**TEXT PASSAGE**.
-- begin --

Microkhan by Brendan I. Koerner

Commerce Above All

August 30th, 2011 · 6 Comments


Those who’ve been keeping score might have noticed a recent Microkhan obsession with visual communication—particularly the way in which simple illustrated material can be used to convey complex messages. This is an interest that dates back to my first exposure to Chick tracts, and has now ramped up with all the energy I’ve been pouring into evaluating the efficacy of wartime propaganda.

My latest discovery on this front raises a different, more philosophical issue: how some people are able to divorce their personal beliefs from their business, and some are not. Comic-book creator Malcolm Ater certainly fits into the former category. His Commercial Comics Company seemed perfectly willing to create tales for any paying customer, from the American Gas Association to the Congress of Industrial Organizations to George Wallace (above). The story of how the Illinois-bred Ater eagerly spread Wallace’s odious message is recounted here:

In 1960 Ater traveled to Alabama to meet with George Wallace, who was running for governor. By Malcolm’s retelling, Wallace leaned across his desk and stated “I don’t see how a damn Yankee like you can come down here to Alabama and help me get elected.” Ater replied “Well, Judge, if you’ll recall, I came down here a few years ago and worked for John Patterson and helped defeat you!” Wallace and he became friends and the result was the comic Alabama Needs the Little Judge, George Wallace for the Big Job. This book is pro segragationist and in it Wallace promises to send “back north every freedom rider, sit-in, and every other troublemaker” sent by NAACP.

There is no hint anywhere in Ater’s biography that he harbored political views that were anything like Wallace’s—if they were, I very much doubt he would have volunteered his services to Madonna in the mid-1980s. And so I find myself wondering whether there was ever a moment’s doubt in Ater’s mind as to whether he should take the Wallace gig, or if there really is a breed of human who can banish all personal thoughts in the service of commerce.

-- end --

**DATASET ENTRIES**.
-- begin --

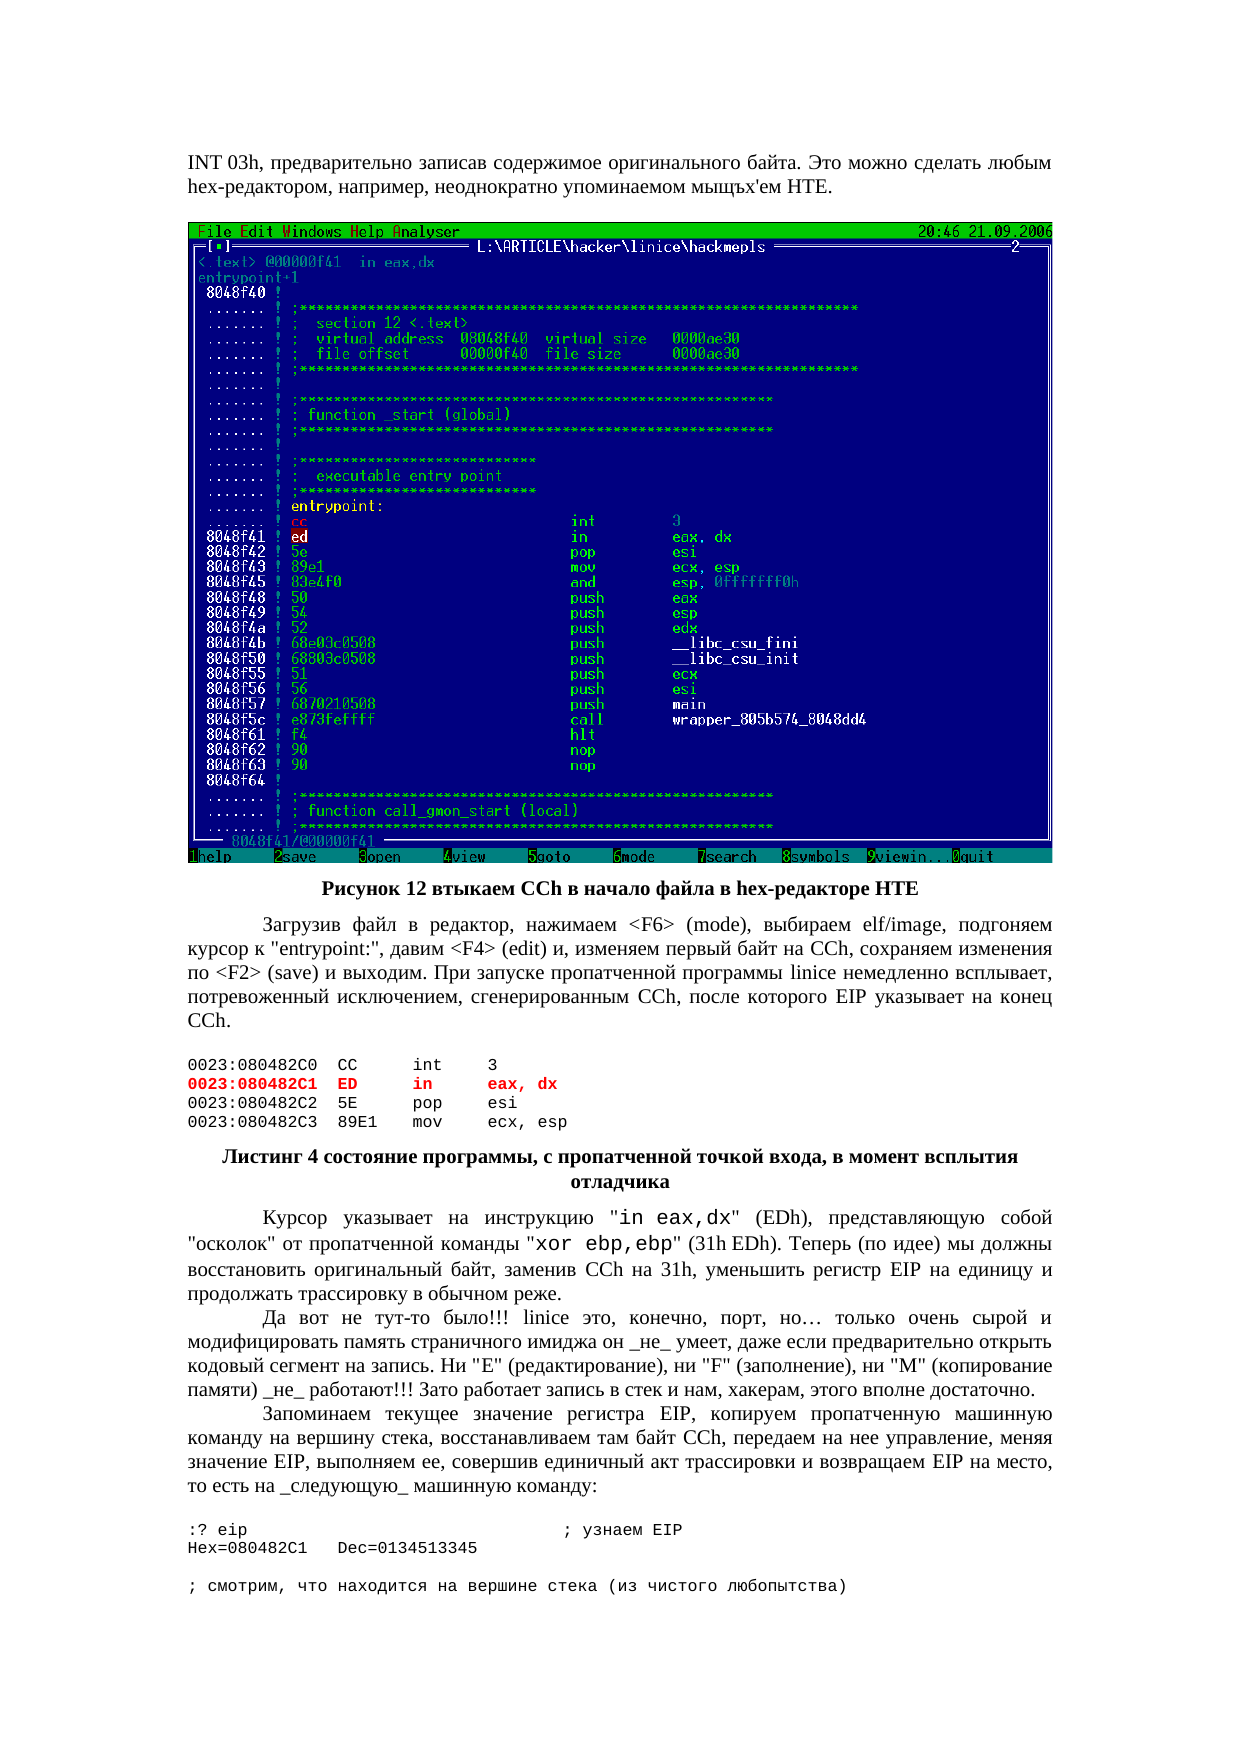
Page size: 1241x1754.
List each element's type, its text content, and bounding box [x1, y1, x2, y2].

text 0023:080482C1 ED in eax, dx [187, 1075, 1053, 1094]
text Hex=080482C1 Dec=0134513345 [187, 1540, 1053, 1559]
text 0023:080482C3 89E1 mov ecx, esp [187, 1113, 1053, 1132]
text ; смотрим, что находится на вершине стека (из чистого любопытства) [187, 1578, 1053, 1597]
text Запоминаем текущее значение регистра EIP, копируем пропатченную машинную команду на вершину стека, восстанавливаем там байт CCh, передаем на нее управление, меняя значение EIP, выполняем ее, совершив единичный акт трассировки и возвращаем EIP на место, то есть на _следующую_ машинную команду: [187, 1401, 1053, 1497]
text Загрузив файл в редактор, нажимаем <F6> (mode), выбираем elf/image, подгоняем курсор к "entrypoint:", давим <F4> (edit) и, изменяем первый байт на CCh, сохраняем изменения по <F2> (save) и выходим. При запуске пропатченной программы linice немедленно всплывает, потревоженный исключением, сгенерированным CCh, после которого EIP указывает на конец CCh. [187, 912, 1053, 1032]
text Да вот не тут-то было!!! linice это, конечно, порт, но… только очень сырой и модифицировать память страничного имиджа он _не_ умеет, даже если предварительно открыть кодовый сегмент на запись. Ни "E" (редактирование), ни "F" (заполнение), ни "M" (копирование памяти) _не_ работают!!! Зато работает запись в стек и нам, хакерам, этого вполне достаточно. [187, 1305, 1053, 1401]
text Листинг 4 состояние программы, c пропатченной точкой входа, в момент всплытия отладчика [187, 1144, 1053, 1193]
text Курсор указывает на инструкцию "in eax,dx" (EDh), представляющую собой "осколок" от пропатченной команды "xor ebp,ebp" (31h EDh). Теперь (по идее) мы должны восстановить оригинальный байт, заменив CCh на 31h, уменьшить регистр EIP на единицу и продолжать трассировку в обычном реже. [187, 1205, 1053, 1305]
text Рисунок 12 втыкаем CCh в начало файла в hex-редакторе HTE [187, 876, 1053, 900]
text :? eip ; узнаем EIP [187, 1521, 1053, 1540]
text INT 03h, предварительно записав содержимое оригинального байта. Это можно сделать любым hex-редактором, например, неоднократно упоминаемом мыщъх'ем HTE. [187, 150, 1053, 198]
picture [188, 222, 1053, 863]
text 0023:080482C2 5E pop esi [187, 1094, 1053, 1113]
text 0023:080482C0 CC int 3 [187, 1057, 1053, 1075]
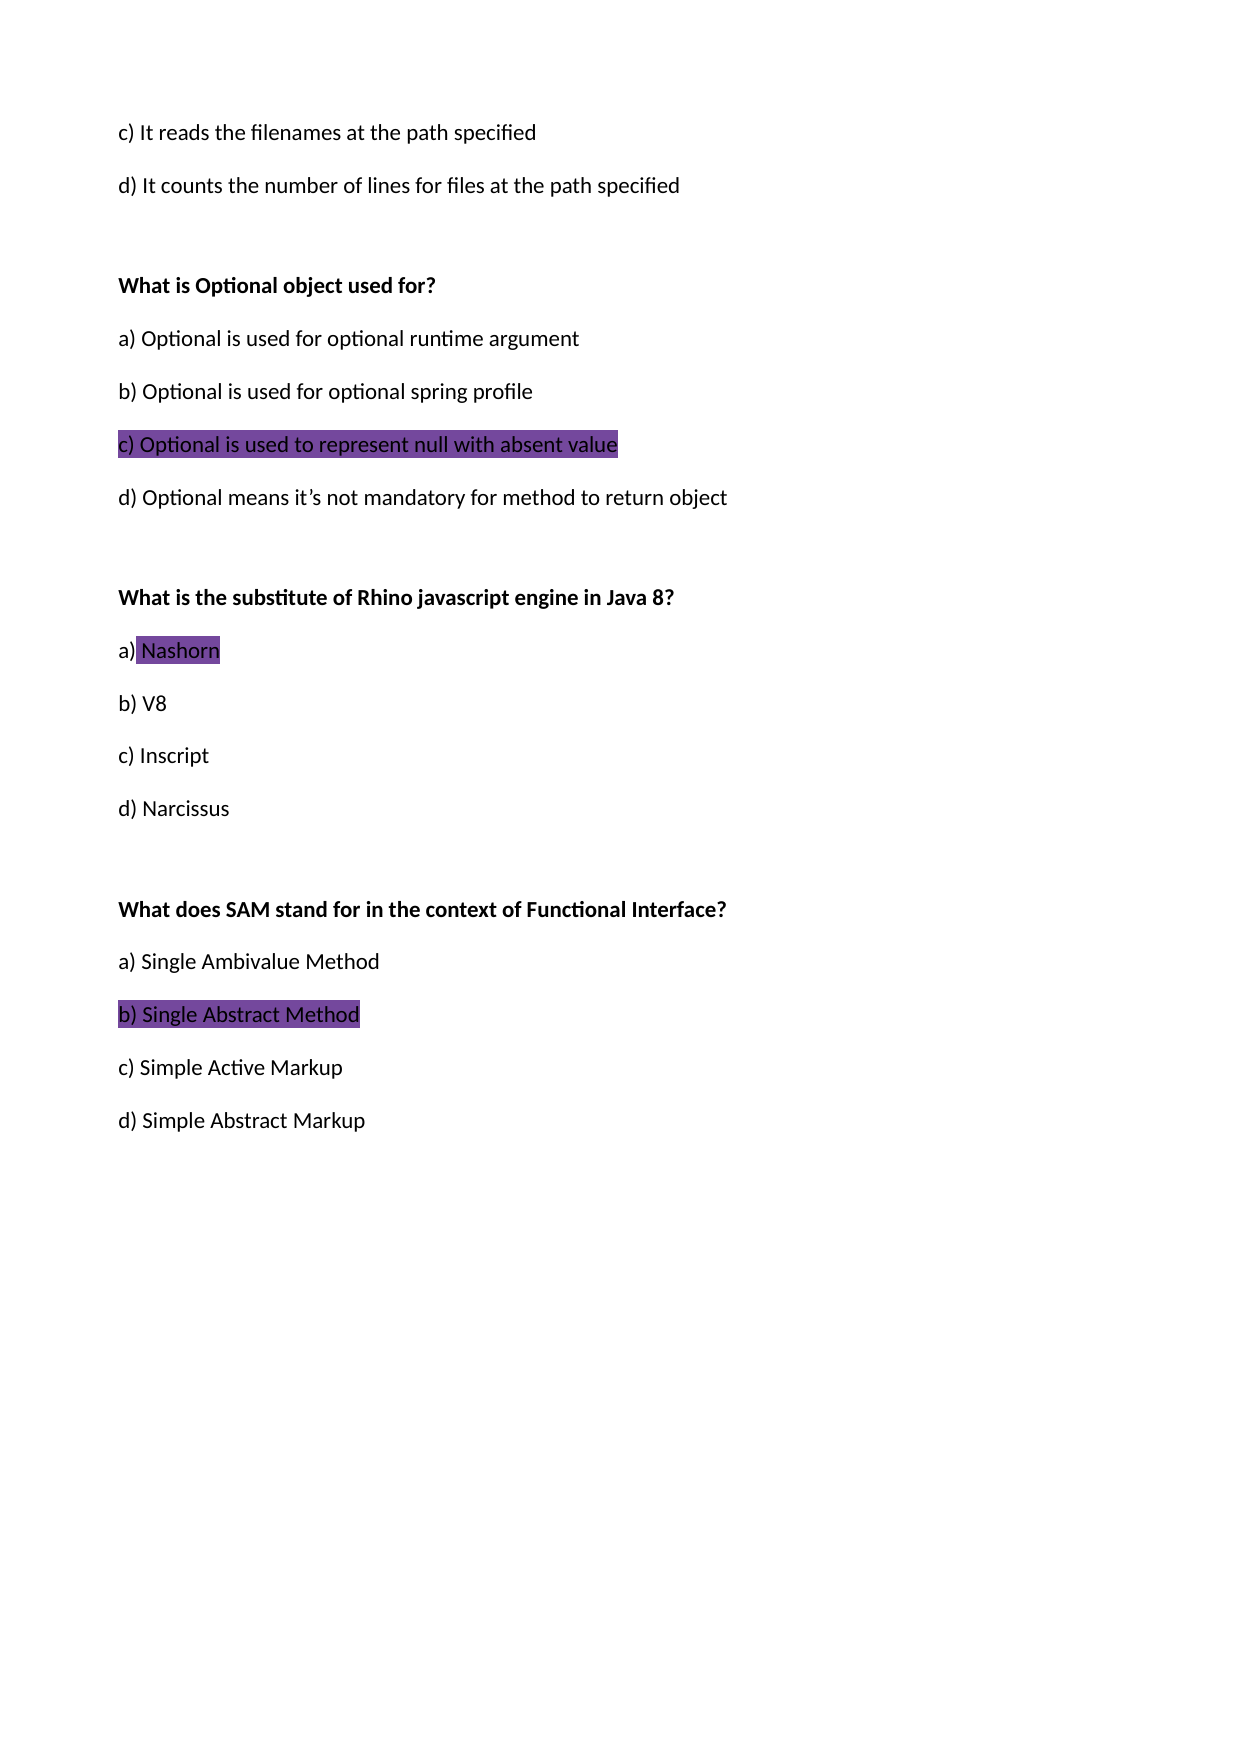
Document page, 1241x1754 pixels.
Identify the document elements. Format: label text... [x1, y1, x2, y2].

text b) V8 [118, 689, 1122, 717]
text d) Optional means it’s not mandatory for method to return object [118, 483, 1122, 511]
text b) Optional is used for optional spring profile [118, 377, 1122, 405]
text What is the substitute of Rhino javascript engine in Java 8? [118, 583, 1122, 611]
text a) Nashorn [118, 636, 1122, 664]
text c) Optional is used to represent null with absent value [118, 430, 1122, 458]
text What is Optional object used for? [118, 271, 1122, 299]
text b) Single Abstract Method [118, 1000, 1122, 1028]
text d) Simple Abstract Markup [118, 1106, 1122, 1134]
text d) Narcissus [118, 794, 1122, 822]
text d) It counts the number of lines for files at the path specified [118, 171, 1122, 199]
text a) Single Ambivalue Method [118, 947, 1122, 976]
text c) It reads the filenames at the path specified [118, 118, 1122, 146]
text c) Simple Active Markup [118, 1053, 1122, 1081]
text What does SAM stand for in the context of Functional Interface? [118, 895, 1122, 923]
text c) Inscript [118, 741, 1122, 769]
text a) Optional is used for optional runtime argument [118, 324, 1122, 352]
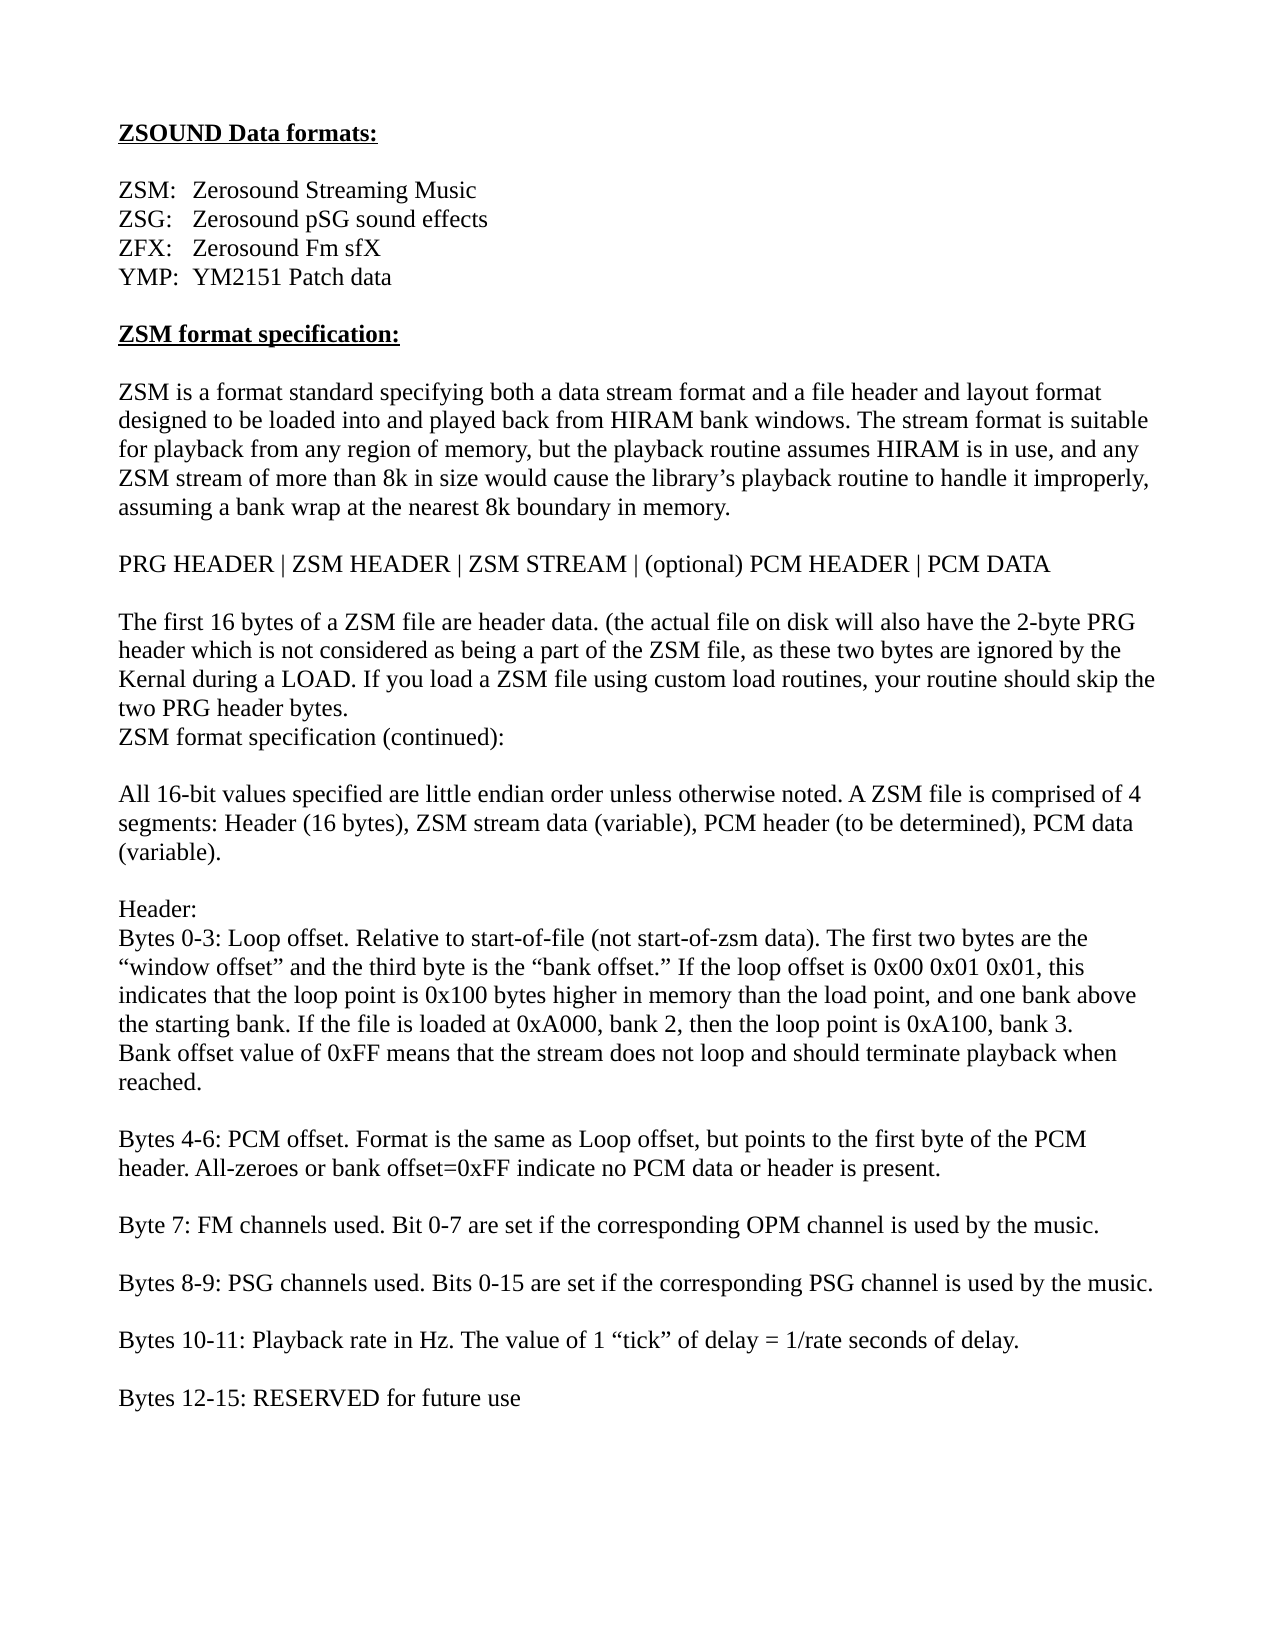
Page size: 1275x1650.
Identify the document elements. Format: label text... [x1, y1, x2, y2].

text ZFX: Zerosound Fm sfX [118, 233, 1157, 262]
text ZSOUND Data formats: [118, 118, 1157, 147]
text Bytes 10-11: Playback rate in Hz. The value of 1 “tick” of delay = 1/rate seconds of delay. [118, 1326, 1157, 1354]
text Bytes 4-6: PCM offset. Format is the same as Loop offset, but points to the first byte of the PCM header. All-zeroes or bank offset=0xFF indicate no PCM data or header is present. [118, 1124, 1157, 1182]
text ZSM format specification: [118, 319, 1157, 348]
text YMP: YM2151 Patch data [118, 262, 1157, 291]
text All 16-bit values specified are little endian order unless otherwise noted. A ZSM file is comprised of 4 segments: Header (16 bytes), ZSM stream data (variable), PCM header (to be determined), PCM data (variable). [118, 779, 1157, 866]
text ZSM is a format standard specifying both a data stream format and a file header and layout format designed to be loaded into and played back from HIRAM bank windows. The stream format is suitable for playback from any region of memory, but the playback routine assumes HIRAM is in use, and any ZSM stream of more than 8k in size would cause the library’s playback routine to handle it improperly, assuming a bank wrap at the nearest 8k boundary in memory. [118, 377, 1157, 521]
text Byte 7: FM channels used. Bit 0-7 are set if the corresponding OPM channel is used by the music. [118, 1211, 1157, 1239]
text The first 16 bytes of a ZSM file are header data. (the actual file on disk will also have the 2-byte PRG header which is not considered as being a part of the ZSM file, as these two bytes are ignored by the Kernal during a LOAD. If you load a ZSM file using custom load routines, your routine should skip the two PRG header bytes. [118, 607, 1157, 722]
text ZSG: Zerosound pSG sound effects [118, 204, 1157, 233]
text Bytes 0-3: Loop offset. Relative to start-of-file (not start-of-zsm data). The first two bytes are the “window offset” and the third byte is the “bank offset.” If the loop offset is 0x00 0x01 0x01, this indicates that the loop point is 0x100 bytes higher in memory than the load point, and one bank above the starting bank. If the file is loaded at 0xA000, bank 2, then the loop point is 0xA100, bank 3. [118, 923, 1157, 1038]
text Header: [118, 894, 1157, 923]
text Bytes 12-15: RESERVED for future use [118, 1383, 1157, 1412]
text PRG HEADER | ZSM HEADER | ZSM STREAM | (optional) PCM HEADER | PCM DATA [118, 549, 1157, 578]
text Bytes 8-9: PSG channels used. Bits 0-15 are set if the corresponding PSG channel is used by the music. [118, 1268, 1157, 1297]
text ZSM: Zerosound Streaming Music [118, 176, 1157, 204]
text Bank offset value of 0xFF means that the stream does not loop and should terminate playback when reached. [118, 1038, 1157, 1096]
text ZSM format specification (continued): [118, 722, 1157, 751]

-- end --

**DIRECTION 1**. In the Microkhan post, what year did Ater travel to Alabama to meet with George Wallace?
**DIRECTION 2**. Shorten the paragraph of the Microkhan post that begins "My latest discovery on this front" while keeping its main facts.
**DIRECTION 3**. Reproduce the stretch of the Microkhan post from "Commerce Above All" through "of wartime propaganda.".

**FULL ANSWER 1**. 1960

**FULL ANSWER 2**. The latest find raises a philosophical question: why some people can separate their personal beliefs from their business and others cannot. Comic-book creator Malcolm Ater belongs to the first group. His Commercial Comics Company seemed willing to make stories for any paying customer, including the American Gas Association, the Congress of Industrial Organizations and George Wallace. The post then quotes an account of how Ater, who was from Illinois, eagerly spread Wallace's odious message.

**FULL ANSWER 3**.
Commerce Above All

August 30th, 2011 · 6 Comments


Those who’ve been keeping score might have noticed a recent Microkhan obsession with visual communication—particularly the way in which simple illustrated material can be used to convey complex messages. This is an interest that dates back to my first exposure to Chick tracts, and has now ramped up with all the energy I’ve been pouring into evaluating the efficacy of wartime propaganda.